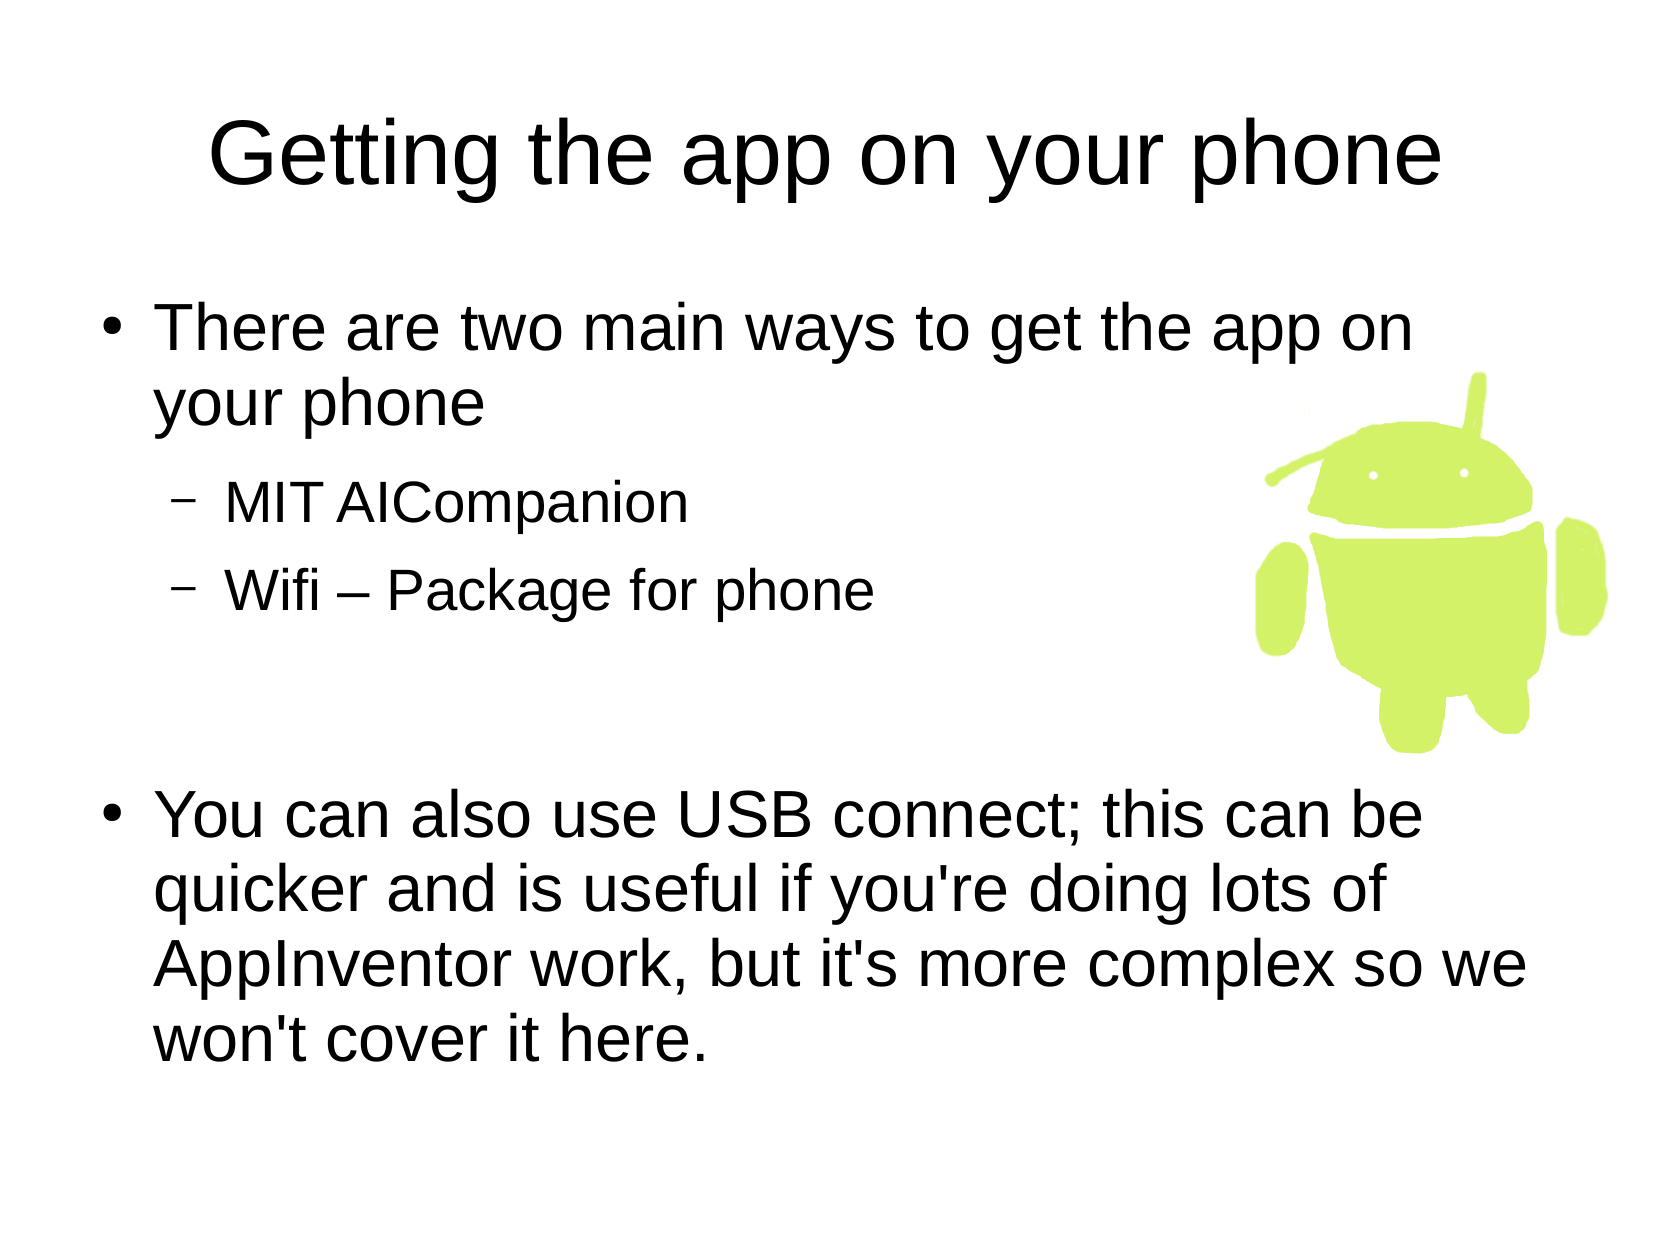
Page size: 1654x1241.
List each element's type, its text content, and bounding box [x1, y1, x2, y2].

list There are two main ways to get the app on your phone MIT AICompanion Wifi – Package for phone You can also use USB connect; this can be quicker and is useful if you're doing lots of AppInventor work, but it's more complex so we won't cover it here. [82, 290, 1538, 1081]
picture [1538, 359, 1608, 806]
title Getting the app on your phone [82, 49, 1571, 257]
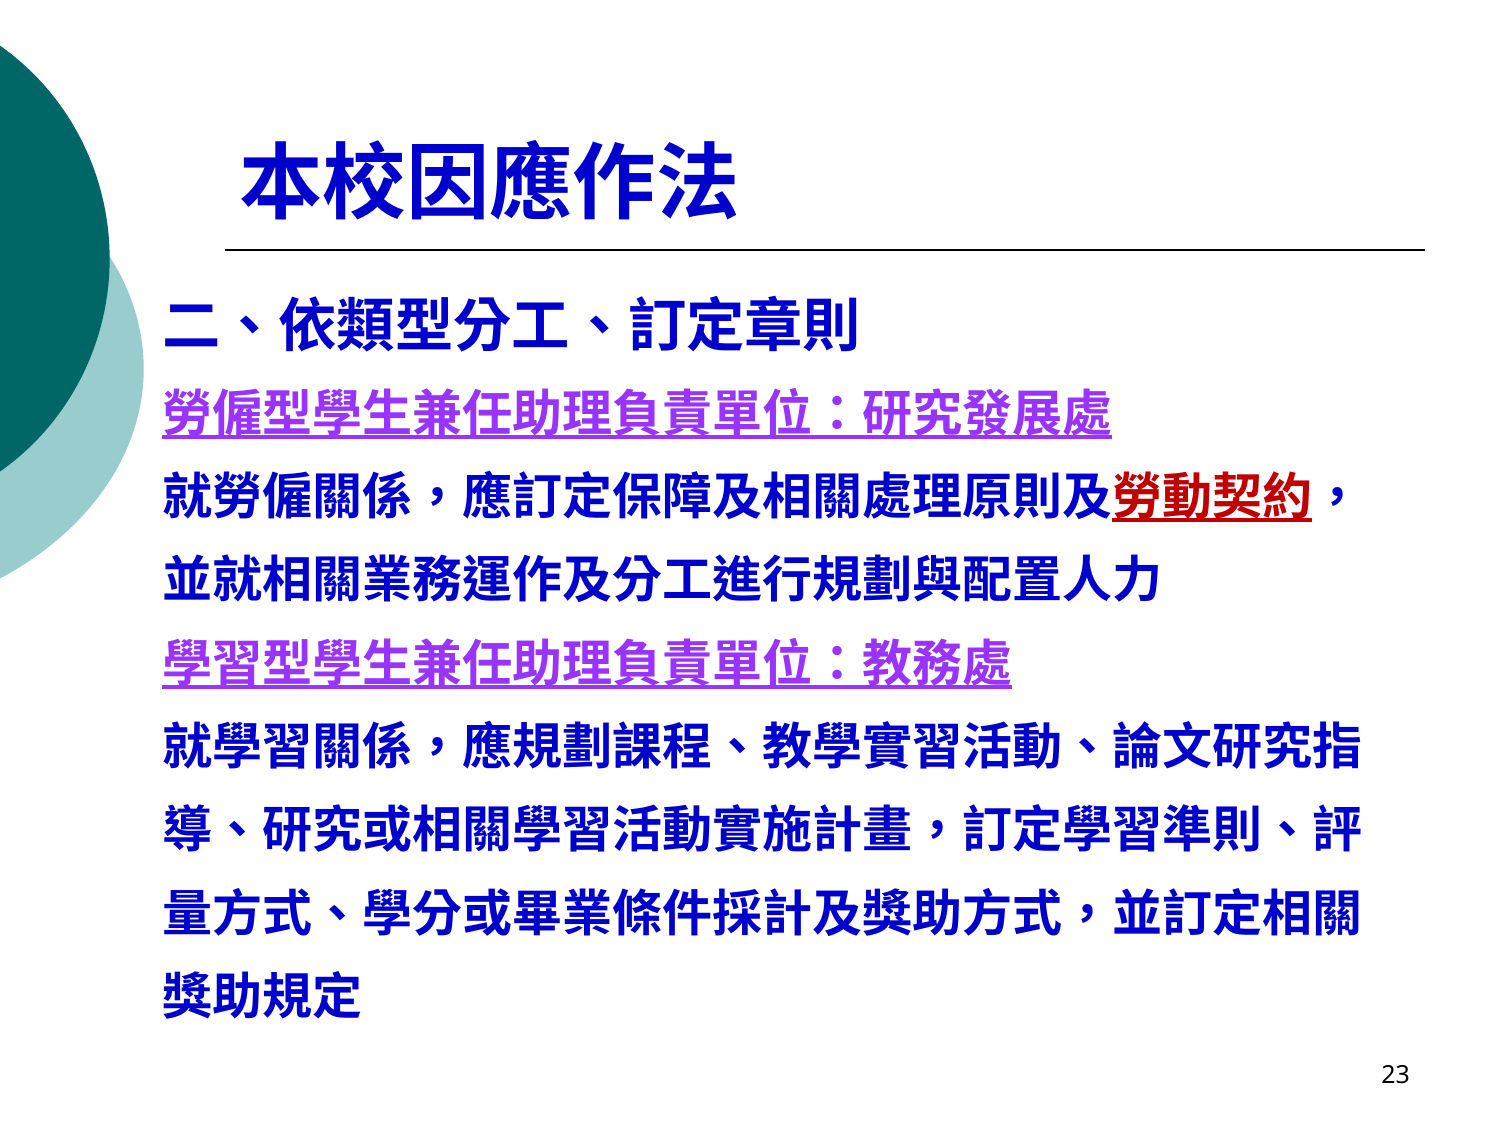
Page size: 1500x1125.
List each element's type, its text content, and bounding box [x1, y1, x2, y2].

title 本校因應作法 [224, 49, 1425, 237]
slide_number <number> [1074, 1025, 1425, 1100]
text_box 二、依類型分工、訂定章則 勞僱型學生兼任助理負責單位：研究發展處 就勞僱關係，應訂定保障及相關處理原則及勞動契約，並就相關業務運作及分工進行規劃與配置人力 學習型學生兼任助理負責單位：教務處 就學習關係，應規劃課程、教學實習活動、論文研究指導、研究或相關學習活動實施計畫，訂定學習準則、評量方式、學分或畢業條件採計及獎助方式，並訂定相關獎助規定 [147, 267, 1412, 1032]
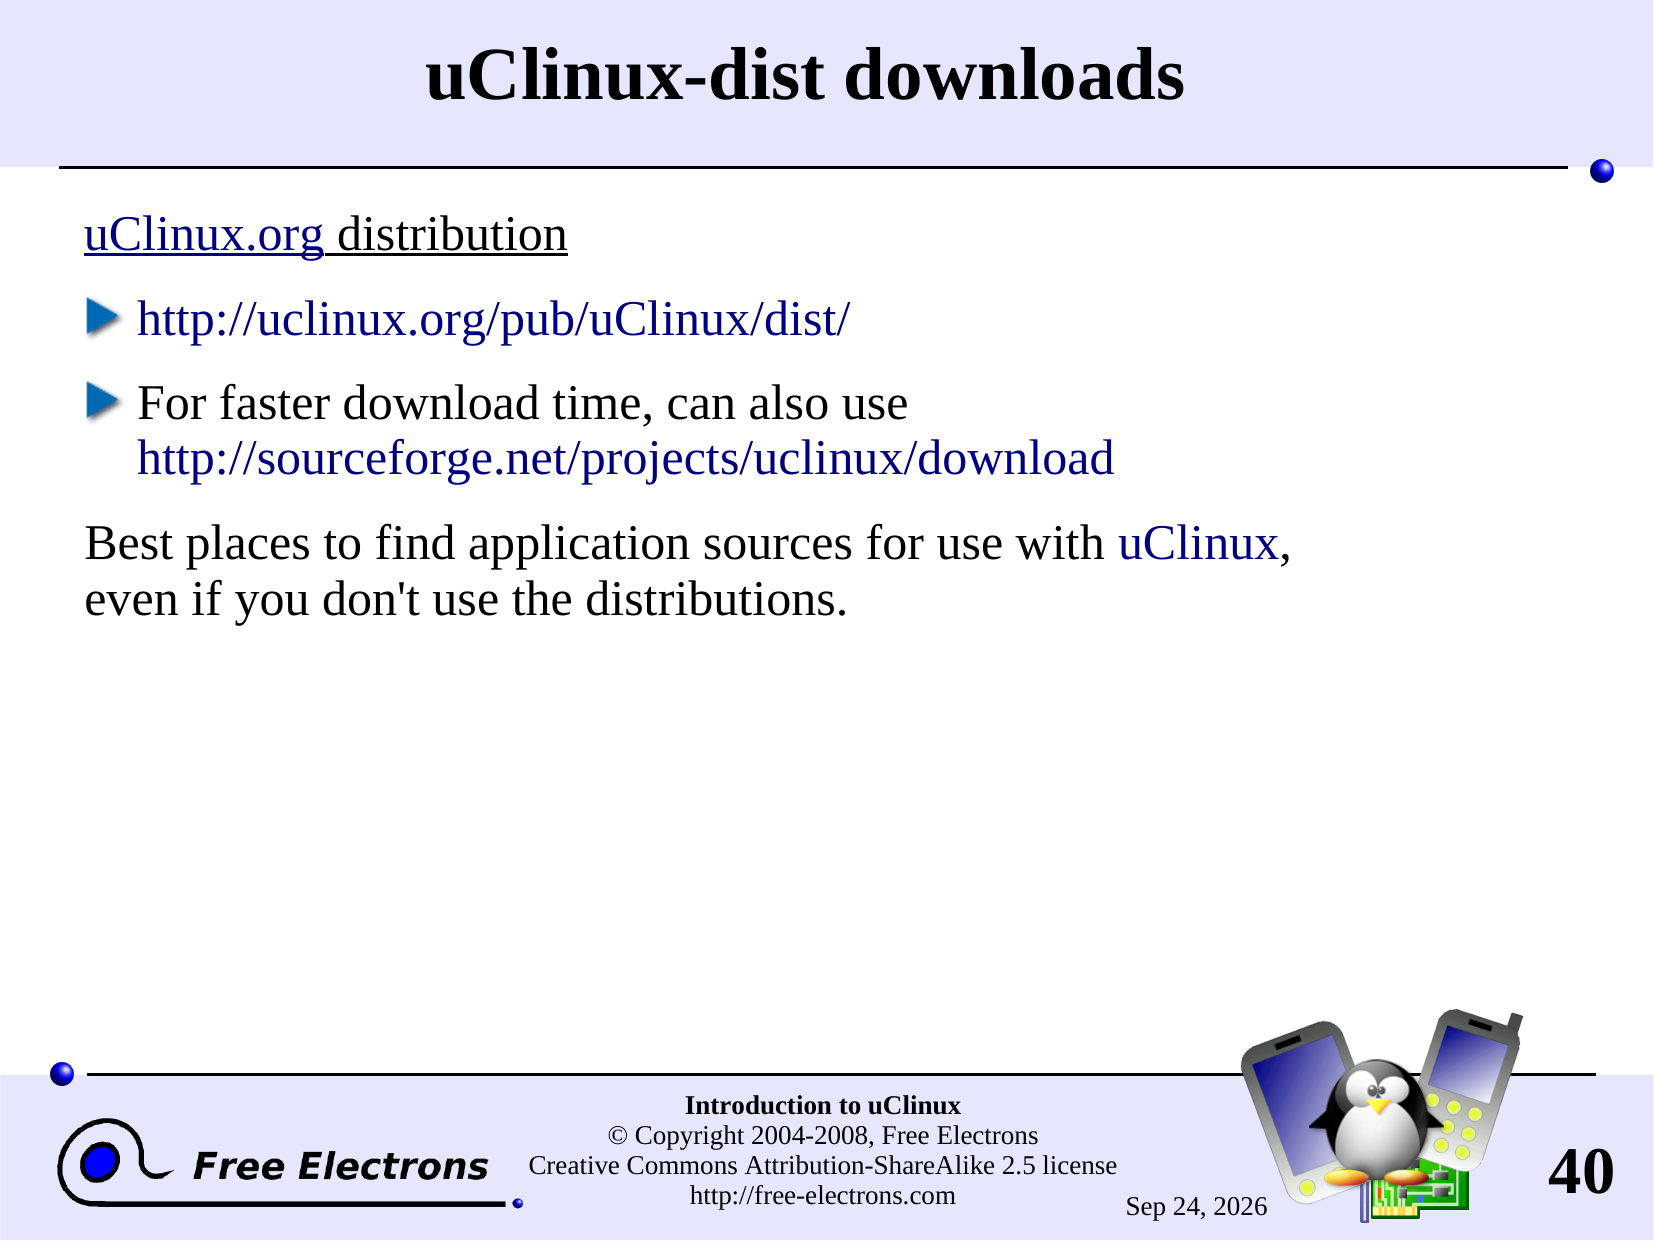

- [Given problem] Copy word for word the lines from the start of the records through the line containing "title Getting the", leaving the pictures out of your answer.

- [Worked answer]
Page size: 1654x1241.
List each element's type, its text content, and bounding box [x1, y1, x2, y2].

list There are two main ways to get the app on your phone MIT AICompanion Wifi – Package for phone You can also use USB connect; this can be quicker and is useful if you're doing lots of AppInventor work, but it's more complex so we won't cover it here. [82, 290, 1538, 1081]
picture [1538, 359, 1608, 806]
title Getting the app on your phone [82, 49, 1571, 257]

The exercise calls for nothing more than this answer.